> Выбранный фрагмент
┏━━
Таким образом, EDC воздействуют на репродуктивную систему не только путем рецепторного взаимодействия, но и через сложные эпигенетические механизмы, включающие модификации ДНК, гистонов и регуляторных РНК. Эти изменения могут носить стойкий, трансгенерационный характер и обусловливать фенотипы, ассоциированные с нарушением фертильности и развитием овариальной дисфункции. Углубленное изучение этих механизмов критически важно для идентификации групп риска и разработки молекулярных маркеров, позволяющих диагностировать и предотвращать токсическое воздействие на репродуктивную систему, индуцированное EDC.
Роль окислительного стресса в патогенезе дисфункции яичников, индуцированной EDC / The role of oxidative stress in the pathogenesis of EDC-induced ovarian dysfunction
Митохондриальные механизмы генерации активных форм кислорода (АФК) представляют собой неотъемлемую часть клеточного метаболизма. В ходе окислительно-фосфорилирующих процессов в митохондриях образуются реакционноспособные радикалы, которые при избыточной аккумуляции могут повреждать биомолекулы и клеточные структуры, включая липиды, белки и нуклеиновые кислоты [78][79]. Такое состояние, при котором нарушается баланс между продукцией АФК и антиоксидантной защитой, называется окислительным стрессом и является критическим триггером для активации программируемой клеточной гибели – апоптоза в овариальных структурах [80][81]. Одним из ключевых механизмов, посредством которого реализуется токсическое действие EDC, является индукция окислительного стресса через избыточную генерацию АФК и подавление антиоксидантной системы защиты клеток. Взаимосвязь между концентрацией БФА в моче и повышением маркеров окислительного стресса, таких как 8-OHdG (англ. 8-hydroxy-2’-deoxyguanosine; 8-гидрокси-2’-дезоксигуанозин), HNE-MA (англ. 4-hydroxy-2-nonenal mercapturic acid; меркаптуровая кислота 4-гидрокси-2-ноненаля) и 8-isoPGF2α (англ. 8-iso-prostaglandin F2α; 8-изопростагландин F2α) была подтверждена в популяционном исследовании с участием более 400 взрослых пациентов [82].
┗━━
> Извлеченные сведения
┏━━
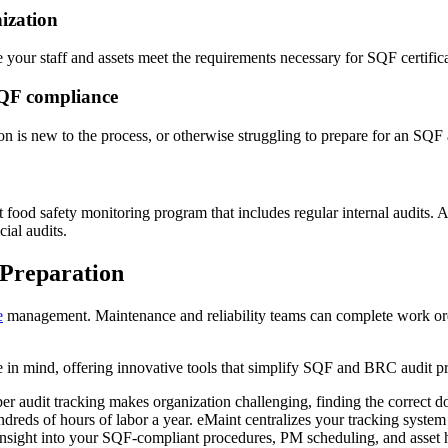
nization
 your staff and assets meet the requirements necessary for SQF certifica
SQF compliance
on is new to the process, or otherwise struggling to prepare for an SQF 
food safety monitoring program that includes regular internal audits. 
cial audits.
Preparation
e
management. Maintenance and reliability teams can complete work order
n mind, offering innovative tools that simplify SQF and BRC audit pr
er audit tracking makes organization challenging, finding the correct d
dreds of hours of labor a year. eMaint centralizes your tracking syste
 insight into your SQF-compliant procedures, PM scheduling, and asset h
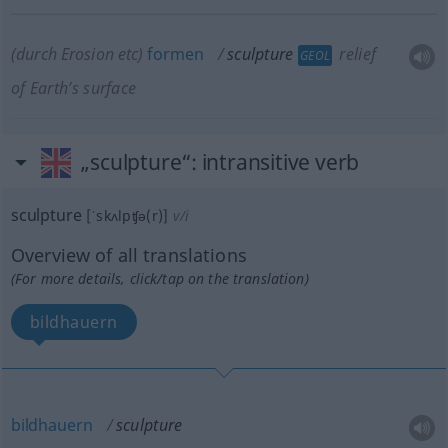
(durch Erosion
etc
)
formen
sculpture
relief
GEOL
of Earth’s surface
„sculpture“
: intransitive verb
sculpture
[ˈskʌlpʧə(r)]
v/i
Overview of all translations
(For more details, click/tap on the translation)
bildhauern
bildhauern
sculpture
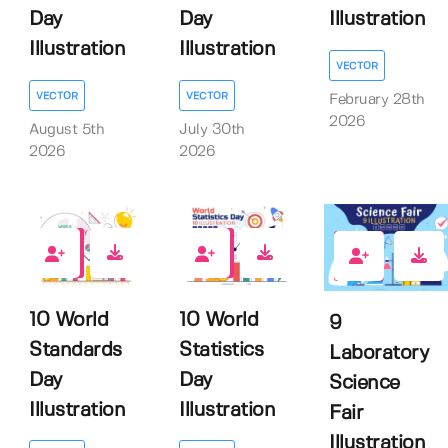
Day
Day
Illustration
Illustration
Illustration
VECTOR
VECTOR
VECTOR
February 28th
2026
August 5th
July 30th
2026
2026
0
0
0
10 World
10 World
9
Standards
Statistics
Laboratory
Day
Day
Science
Illustration
Illustration
Fair
Illustration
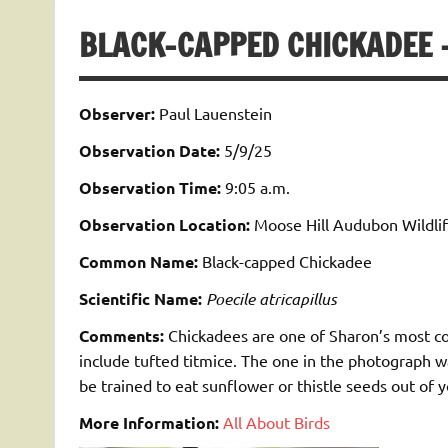
BLACK-CAPPED CHICKADEE –
Observer:
Paul Lauenstein
Observation Date:
5/9/25
Observation Time:
9:05 a.m.
Observation Location:
Moose Hill Audubon Wildlif
Common Name:
Black-capped Chickadee
Scientific Name:
Poecile atricapillus
Comments:
Chickadees are one of Sharon’s most c
include tufted titmice. The one in the photograph w
be trained to eat sunflower or thistle seeds out of 
More Information:
All About Birds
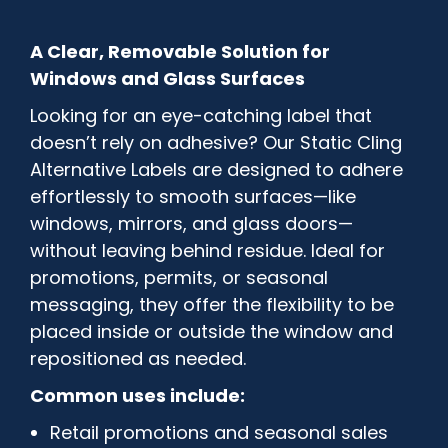
A Clear, Removable Solution for
Windows and Glass Surfaces
Looking for an eye-catching label that
doesn’t rely on adhesive? Our Static Cling
Alternative Labels are designed to adhere
effortlessly to smooth surfaces—like
windows, mirrors, and glass doors—
without leaving behind residue. Ideal for
promotions, permits, or seasonal
messaging, they offer the flexibility to be
placed inside or outside the window and
repositioned as needed.
Common uses include:
Retail promotions and seasonal sales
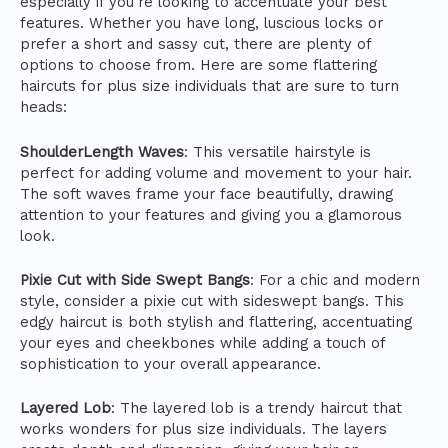
especially if you’re looking to accentuate your best
features. Whether you have long, luscious locks or
prefer a short and sassy cut, there are plenty of
options to choose from. Here are some flattering
haircuts for plus size individuals that are sure to turn
heads:
ShoulderLength Waves
: This versatile hairstyle is
perfect for adding volume and movement to your hair.
The soft waves frame your face beautifully, drawing
attention to your features and giving you a glamorous
look.
Pixie Cut with Side Swept Bangs
: For a chic and modern
style, consider a pixie cut with sideswept bangs. This
edgy haircut is both stylish and flattering, accentuating
your eyes and cheekbones while adding a touch of
sophistication to your overall appearance.
Layered Lob
: The layered lob is a trendy haircut that
works wonders for plus size individuals. The layers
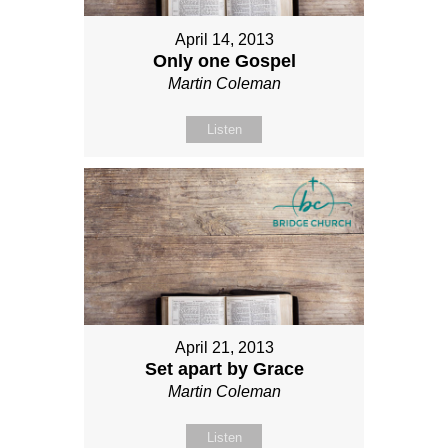
April 14, 2013
Only one Gospel
Martin Coleman
Listen
April 21, 2013
Set apart by Grace
Martin Coleman
Listen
┗━━
> Условия задания
Продолжите фрагмент о роли окислительного стресса в дисфункции яичников, вызванной EDC, начиная сразу после его последнего предложения.

> Полученный результат
Поддержание окислительно-восстановительного гомеостаза в яичниках обеспечивается сложной системой антиоксидантной защиты, включающей супероксиддисмутазу (англ. superoxide dismutase, SOD), каталазу (англ. catalase, CAT), глутатионпероксидазу (англ. glutathione peroxidase, GPx), глутатионредуктазу (англ. glutathione reductase, GR) и другие ферменты, ответственные за нейтрализацию АФК [83]. Дисбаланс этой системы, вызванный воздействием экзогенных соединений, может привести к нарушению фолликулогенеза, атрезии фолликулов, снижению овариального резерва и преждевременному старению яичников.
Одним из ключевых механизмов токсичности EDC является индукция окислительного стресса. Например, 2,3,7,8-тетрахлордибензо-p-диоксин (ТХДД) и полициклические ароматические углеводороды (ПАУ), активируя AhR, стимулируют транскрипцию генов, ассоциированных с выработкой АФК, тем самым индуцируя окислительные каскады в клетках яичников [17].
В клетках гранулезного слоя, а также в ооцитах, избыточное накопление АФК может нарушать митохондриальную функцию, провоцируя апоптоз, фиброз стромы и угнетение стероидогенеза [84]. Многочисленные исследования указывают на способность EDC нарушать митохондриальную морфологию и индуцировать выброс АФК, что сопровождается функциональной деградацией клеток яичников [85–87]. Важным компонентом этого процесса является угнетение активности антиоксидантных ферментов, что делает клетки еще более уязвимыми к повреждению [83][88].
Экспериментальные модели подтверждают значимость этого механизма. Так, у мышей линии ICR (англ. Institute of Cancer Research mice; мыши линии Института исследования рака) введение декабромдифенилового эфира (20 мг/кг/сут в течение 28 дней) нарушало метаболизм глутатиона и вызывало накопление ионов меди, провоцируя так называемый купроптоз – форму гибели клеток, зависимую от меди, с выраженным окислительным компонентом [89].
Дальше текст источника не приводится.